読解用抜粋
+ + + + +

アメリカに住んで20年になるが、この地域の多分一番魅力的な季節をずっと一時帰国の時期に充てていた。

もったいない、と言われたことがある。そのくらい高地砂漠気候ハイデザートの夏は乾燥しているがゆえに過ごしやすく、朝晩は高地だからひんやりするし、緑は輝くようだし、長い夕方は外に置いた椅子に座ってただ家族や友人と過ごすのには最高の時間となる。もちろん、その時期に日本に戻っていた理由はあるし、それをできていたことには感謝しかない。子供達が日本を故郷の一つと認識しているのも、あの時期があったからだと思うから。


砂漠というくらいだから、ユタ州の多くでは水は限られた場所にしかない。もちろんインフラとしての水道は整備されているし家々には芝を保つための灌漑イリゲーションシステムもある。でもそのシステムを止めたらあっという間に植物は枯れる。あとにはごく僅かな水で育つ、砂漠気候耐性の棘をもった野生植物(というか雑草)が荒々しく育つだけになる。だからだろうか、湿度の高い夏が苦手な私が過ごすには最高だったけれど、ずっと「懐かしい風景」ではなかった。


青々と拡がる水田の景色が好きだと日本に帰るたびに私は呟いてしまうらしい、毎年のように日本の家族に「また言ってる」と笑われる。
でもそうなのだ、雨の日には煙るような湿度のなかで竹林が揺れ、真夏に近付くにつれて道端の雑草が暴力的な勢いで伸び、山々には様々な濃淡の青(緑)が溢れる。こういう記憶を辿っていると 日本の夏は水とともにあるなぁと思うし、私の原風景でもあるし、それがユタ州に住み始めてから一番懐かしく時々でいいから見たいと欲した景色だった。今でも大好きな景色だ。もちろん高温多湿になると辟易するんだけれど。

+ + + + +

表示エントリ
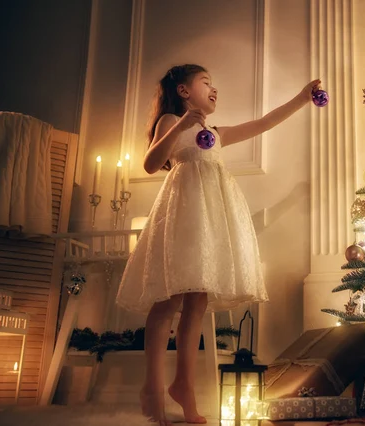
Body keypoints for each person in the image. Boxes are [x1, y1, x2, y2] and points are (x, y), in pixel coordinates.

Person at [115, 63, 321, 425]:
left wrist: (302, 99)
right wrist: (180, 125)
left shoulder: (217, 133)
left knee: (198, 300)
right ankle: (152, 383)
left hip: (211, 221)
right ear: (183, 91)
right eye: (206, 82)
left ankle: (184, 385)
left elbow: (265, 122)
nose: (214, 89)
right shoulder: (168, 121)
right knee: (169, 298)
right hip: (183, 216)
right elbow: (150, 164)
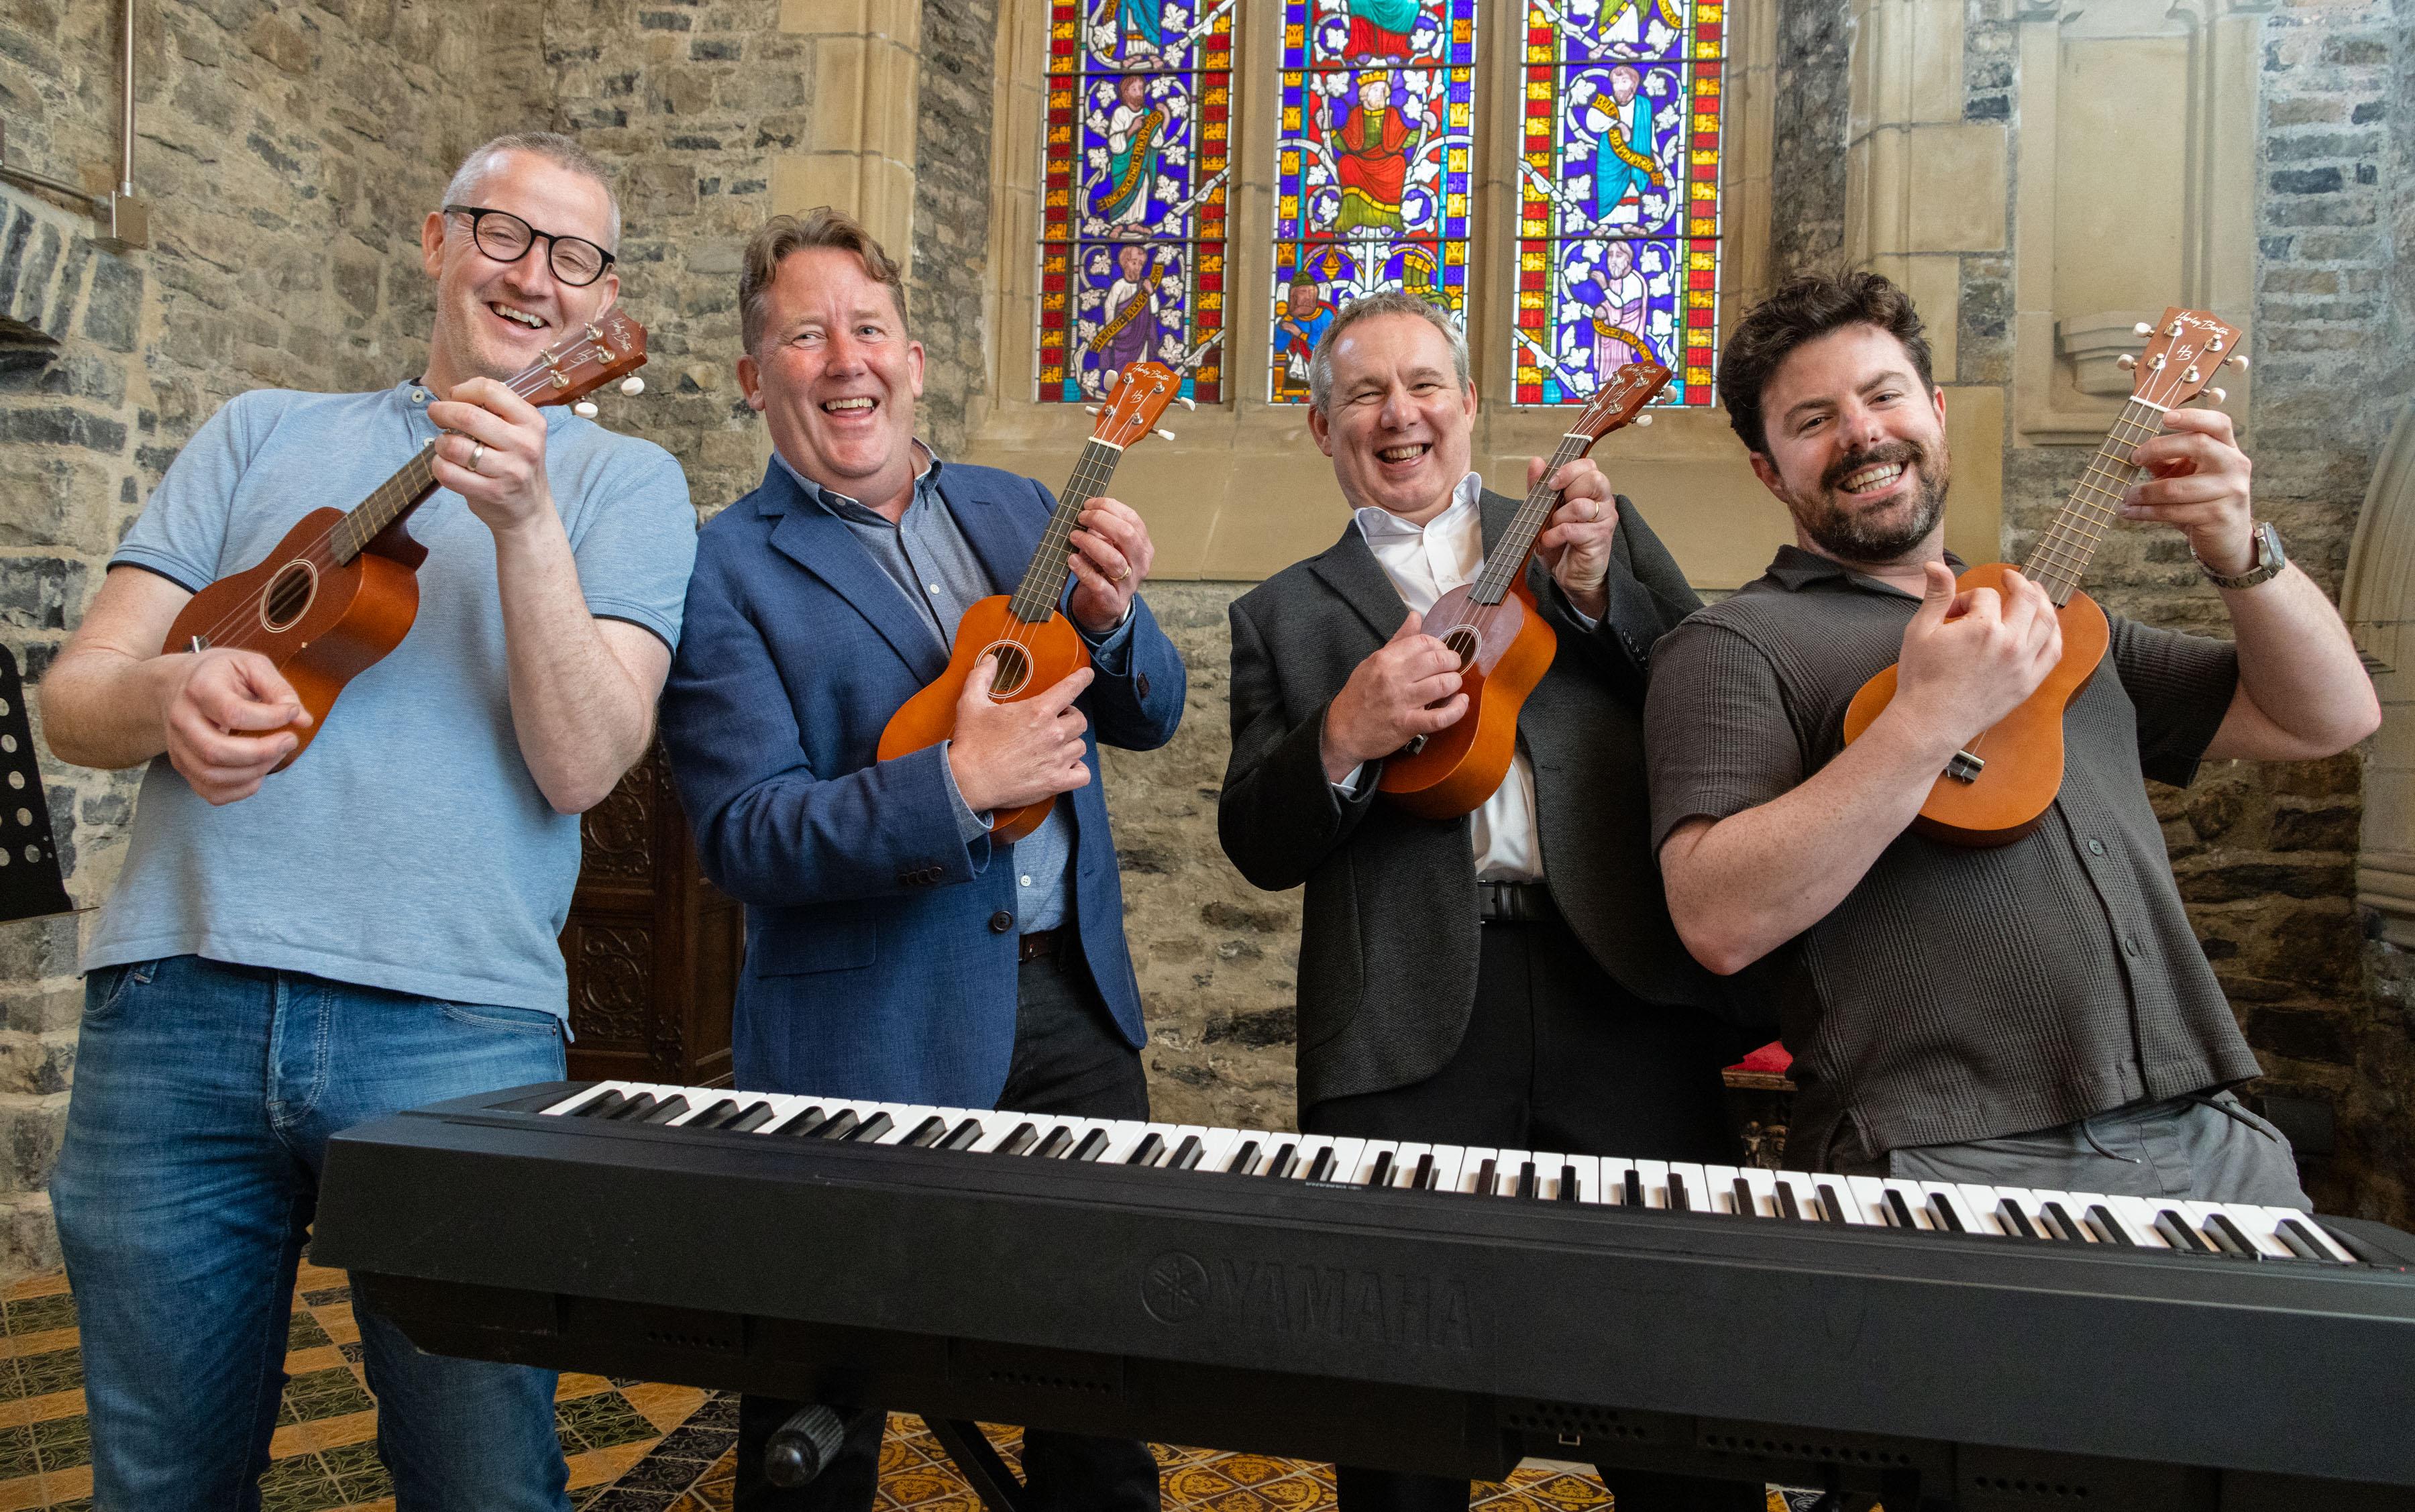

+ + + + +

課題一覧
1. 夏の風景についての文章のうち、「もったいない、と言われたこと」を含む箇所から書き出し、「になると辟易するんだけれど。」で終えて、一字も変えずに書き写してください。
2. 夏の風景についての文章で、筆者が日本に帰るたびに好きだと呟き、家族に笑われるのは何の景色ですか。
3. 夏の風景についての文章の最後の文に続けて、その先を書き進めてください。
上記のエントリはここでは一切使いません。

解答
1.
もったいない、と言われたことがある。そのくらい高地砂漠気候ハイデザートの夏は乾燥しているがゆえに過ごしやすく、朝晩は高地だからひんやりするし、緑は輝くようだし、長い夕方は外に置いた椅子に座ってただ家族や友人と過ごすのには最高の時間となる。もちろん、その時期に日本に戻っていた理由はあるし、それをできていたことには感謝しかない。子供達が日本を故郷の一つと認識しているのも、あの時期があったからだと思うから。


砂漠というくらいだから、ユタ州の多くでは水は限られた場所にしかない。もちろんインフラとしての水道は整備されているし家々には芝を保つための灌漑イリゲーションシステムもある。でもそのシステムを止めたらあっという間に植物は枯れる。あとにはごく僅かな水で育つ、砂漠気候耐性の棘をもった野生植物(というか雑草)が荒々しく育つだけになる。だからだろうか、湿度の高い夏が苦手な私が過ごすには最高だったけれど、ずっと「懐かしい風景」ではなかった。


青々と拡がる水田の景色が好きだと日本に帰るたびに私は呟いてしまうらしい、毎年のように日本の家族に「また言ってる」と笑われる。
でもそうなのだ、雨の日には煙るような湿度のなかで竹林が揺れ、真夏に近付くにつれて道端の雑草が暴力的な勢いで伸び、山々には様々な濃淡の青(緑)が溢れる。こういう記憶を辿っていると 日本の夏は水とともにあるなぁと思うし、私の原風景でもあるし、それがユタ州に住み始めてから一番懐かしく時々でいいから見たいと欲した景色だった。今でも大好きな景色だ。もちろん高温多湿になると辟易するんだけれど。

2. 青々と拡がる水田の景色

3.
けれど今は、このドライな気候の中で枝を伸ばし木陰をそっと地面に落とす木々や、暑さのなかで青々と伸びる芝、朝夕の肌寒いくらいの空気と日中の激しい日光ときつい暑さが自分の生活の中心になってきた。日本とは色味の違う草花も。
以前は こういう地域の昔の原住民の遺跡を訪れては こんなところでどうやって生きていたんだろう、この地を愛せたのだろうかと思っていたけれど、今は厳しい気候の中の美しさが豊かさが、少しだけわかる。


こちらに引っ越した当初は生活のあちこちで撒菱まきびしのように知らないことや慣習がそこら中にばらばらと落ちていて、それらを踏んでしまわないように気をつけていた。でもやっぱり踏んでしまいイタイ思いをする。その痛さが自分は部外者だと思い知ることのようで、子供を日本の学校に行かせたい夏には嬉々として 根っこのある土地に帰っていたかったのかもしれない。
それが最近では、日本の日常に撒菱まきびしを見つけることがあって寂しいような気分になる。長くこちらに住んだからなのか、単に歳をとってきて順応しづらくなっているのかはわからないけれど。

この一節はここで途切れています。